Yesterday, after renegotiating a particularly high maintenance relationship over the telephone, I slipped into a bout of extreme multi tasking. Driving my car, thinking too much, planning ahead, and day dreaming all at the same time, my car bought my attention swiftly to the present. I was sitting at the stop sign, I swear. Foot on the break, really, I totally mean it. Then next thing I know, BOOM! I thought the big DodgeFordChevy pick up backed into me. Really. We were at the stop sign. It took me a minute to connect the sound with a reality. I saw the guy in front of me get out of his truck. I looked at my front bumper and all I could see is a perfectly square indentation dead center on the plastic trim of my car’s bumper. I didn’t understand. Then I looked at the back of the truck. There was a huge trailer hitch under his bumper with the square beam-like end exposed. If his truck were one inch higher, the hood of my car would have suffered a horrible scrape. If it had been one inch lower, my car’s grille would have been shattered. Them man in the truck, Scott, began by looking under his truck to see if the hitch was bent. I’m thinking, “you’ve got to be kidding?” My plastic car bending his monster truck??? Scott returned to his human form and softened a bit. He mentioned that he had a friend who is a welder that could look at the hitch and straighten it if it needed it.
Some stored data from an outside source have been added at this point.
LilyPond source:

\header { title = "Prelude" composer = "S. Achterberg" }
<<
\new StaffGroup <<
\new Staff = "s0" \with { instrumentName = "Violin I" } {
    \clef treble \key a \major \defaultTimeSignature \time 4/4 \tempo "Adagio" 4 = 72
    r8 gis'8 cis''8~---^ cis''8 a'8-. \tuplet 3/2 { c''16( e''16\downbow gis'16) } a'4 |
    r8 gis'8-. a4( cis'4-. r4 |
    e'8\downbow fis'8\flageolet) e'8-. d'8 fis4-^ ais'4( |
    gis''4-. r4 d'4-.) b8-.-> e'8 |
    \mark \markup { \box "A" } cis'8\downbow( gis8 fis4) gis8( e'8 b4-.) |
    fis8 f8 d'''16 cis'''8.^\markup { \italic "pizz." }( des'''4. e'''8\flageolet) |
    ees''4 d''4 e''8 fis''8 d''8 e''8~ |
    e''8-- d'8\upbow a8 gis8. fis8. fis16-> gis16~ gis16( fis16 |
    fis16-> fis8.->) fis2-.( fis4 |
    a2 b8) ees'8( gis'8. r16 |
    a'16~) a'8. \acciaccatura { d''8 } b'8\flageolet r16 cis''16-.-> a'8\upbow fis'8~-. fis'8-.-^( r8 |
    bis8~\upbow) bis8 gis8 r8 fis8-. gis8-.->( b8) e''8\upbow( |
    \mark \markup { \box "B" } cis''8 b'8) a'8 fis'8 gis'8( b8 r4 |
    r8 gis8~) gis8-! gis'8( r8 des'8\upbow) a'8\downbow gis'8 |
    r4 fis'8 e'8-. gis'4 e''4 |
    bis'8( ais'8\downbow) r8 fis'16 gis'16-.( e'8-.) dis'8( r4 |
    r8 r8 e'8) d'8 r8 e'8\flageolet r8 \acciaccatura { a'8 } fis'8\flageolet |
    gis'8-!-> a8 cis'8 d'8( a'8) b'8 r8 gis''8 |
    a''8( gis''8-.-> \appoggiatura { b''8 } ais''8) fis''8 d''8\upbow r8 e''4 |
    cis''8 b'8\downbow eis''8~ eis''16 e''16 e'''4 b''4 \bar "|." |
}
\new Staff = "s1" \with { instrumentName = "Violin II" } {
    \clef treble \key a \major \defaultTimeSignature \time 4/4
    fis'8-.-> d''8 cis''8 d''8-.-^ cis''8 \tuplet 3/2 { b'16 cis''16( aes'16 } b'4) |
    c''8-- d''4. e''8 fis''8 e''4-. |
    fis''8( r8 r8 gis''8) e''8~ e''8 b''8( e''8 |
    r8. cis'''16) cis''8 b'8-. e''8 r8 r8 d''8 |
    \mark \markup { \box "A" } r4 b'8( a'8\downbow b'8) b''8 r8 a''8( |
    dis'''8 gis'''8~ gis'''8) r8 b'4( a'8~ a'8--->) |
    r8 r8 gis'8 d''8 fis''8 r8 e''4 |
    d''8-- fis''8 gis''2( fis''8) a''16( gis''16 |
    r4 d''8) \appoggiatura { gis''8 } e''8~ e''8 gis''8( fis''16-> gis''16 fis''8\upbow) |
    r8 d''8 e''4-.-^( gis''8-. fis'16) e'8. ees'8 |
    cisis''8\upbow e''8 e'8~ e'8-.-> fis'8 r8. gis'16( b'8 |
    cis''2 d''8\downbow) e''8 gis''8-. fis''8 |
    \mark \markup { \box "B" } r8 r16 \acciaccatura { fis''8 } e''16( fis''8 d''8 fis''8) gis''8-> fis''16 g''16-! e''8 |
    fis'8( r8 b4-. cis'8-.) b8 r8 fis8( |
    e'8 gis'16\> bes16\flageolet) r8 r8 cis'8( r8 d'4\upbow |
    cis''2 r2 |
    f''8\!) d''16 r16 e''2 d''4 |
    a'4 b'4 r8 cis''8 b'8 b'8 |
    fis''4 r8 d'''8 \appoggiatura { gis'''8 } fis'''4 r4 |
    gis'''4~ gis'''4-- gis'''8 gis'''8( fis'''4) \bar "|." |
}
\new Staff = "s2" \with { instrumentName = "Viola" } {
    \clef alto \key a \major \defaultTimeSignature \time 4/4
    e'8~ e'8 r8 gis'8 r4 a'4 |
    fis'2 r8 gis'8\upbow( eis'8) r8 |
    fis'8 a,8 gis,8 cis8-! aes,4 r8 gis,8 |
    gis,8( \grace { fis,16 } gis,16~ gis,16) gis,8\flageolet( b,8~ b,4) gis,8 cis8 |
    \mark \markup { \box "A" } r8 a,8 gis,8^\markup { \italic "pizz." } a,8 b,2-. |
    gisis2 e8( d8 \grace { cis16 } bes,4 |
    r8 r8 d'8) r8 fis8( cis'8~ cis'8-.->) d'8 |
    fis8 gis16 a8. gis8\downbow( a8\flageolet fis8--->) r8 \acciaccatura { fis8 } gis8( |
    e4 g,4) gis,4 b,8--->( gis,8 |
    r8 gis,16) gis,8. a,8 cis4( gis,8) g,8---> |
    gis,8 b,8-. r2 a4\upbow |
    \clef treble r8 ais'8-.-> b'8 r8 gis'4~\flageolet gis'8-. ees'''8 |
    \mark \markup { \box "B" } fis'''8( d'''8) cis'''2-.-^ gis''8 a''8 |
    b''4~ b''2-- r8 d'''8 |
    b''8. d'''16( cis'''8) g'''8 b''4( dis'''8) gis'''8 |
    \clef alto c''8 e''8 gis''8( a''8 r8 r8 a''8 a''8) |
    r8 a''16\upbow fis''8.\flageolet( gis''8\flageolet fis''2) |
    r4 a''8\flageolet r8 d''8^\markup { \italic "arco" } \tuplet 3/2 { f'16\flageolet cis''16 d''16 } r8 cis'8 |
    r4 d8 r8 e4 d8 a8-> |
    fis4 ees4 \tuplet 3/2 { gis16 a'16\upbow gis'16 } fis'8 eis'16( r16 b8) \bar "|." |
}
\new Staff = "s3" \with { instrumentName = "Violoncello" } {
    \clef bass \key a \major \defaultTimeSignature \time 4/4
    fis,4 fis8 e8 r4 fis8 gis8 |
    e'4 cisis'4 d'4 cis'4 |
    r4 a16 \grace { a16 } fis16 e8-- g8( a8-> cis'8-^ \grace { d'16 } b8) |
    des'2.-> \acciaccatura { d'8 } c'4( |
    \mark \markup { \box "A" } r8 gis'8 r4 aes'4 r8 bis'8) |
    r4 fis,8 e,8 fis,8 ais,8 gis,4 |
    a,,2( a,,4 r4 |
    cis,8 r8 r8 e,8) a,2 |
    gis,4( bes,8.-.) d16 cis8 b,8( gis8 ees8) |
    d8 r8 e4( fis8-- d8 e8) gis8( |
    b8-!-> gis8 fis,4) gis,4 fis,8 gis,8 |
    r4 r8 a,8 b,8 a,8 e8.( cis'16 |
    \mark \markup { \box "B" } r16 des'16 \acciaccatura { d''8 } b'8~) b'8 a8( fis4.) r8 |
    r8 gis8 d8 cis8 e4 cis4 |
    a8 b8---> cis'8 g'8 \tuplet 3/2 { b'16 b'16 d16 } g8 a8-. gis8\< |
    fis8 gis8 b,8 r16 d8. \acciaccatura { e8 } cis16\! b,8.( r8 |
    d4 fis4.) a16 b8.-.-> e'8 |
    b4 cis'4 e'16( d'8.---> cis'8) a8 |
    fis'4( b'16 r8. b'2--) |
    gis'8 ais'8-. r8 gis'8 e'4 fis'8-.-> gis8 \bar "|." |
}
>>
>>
But here is the strangest part, I drove away into the rest of my evening completely grateful. Here’s why:

I’m grateful that no one got hurt.
I’m grateful that none of my airbags deployed.
I’m grateful that the only damage was to a plastic part of my car.
I’m grateful that the damage was a perfectly square imprint, dead center on the front bumper trim (which, incidentally, will be completely hidden if I ever manage to put my front license plate on the car).
I’m grateful that Scott let go of his fear a little bit and didn’t get out of control.

I’m not sure what all of this gratitude for a car accident gone well says about me. Probably the same thing that my recent habit of knitting dish cloths does.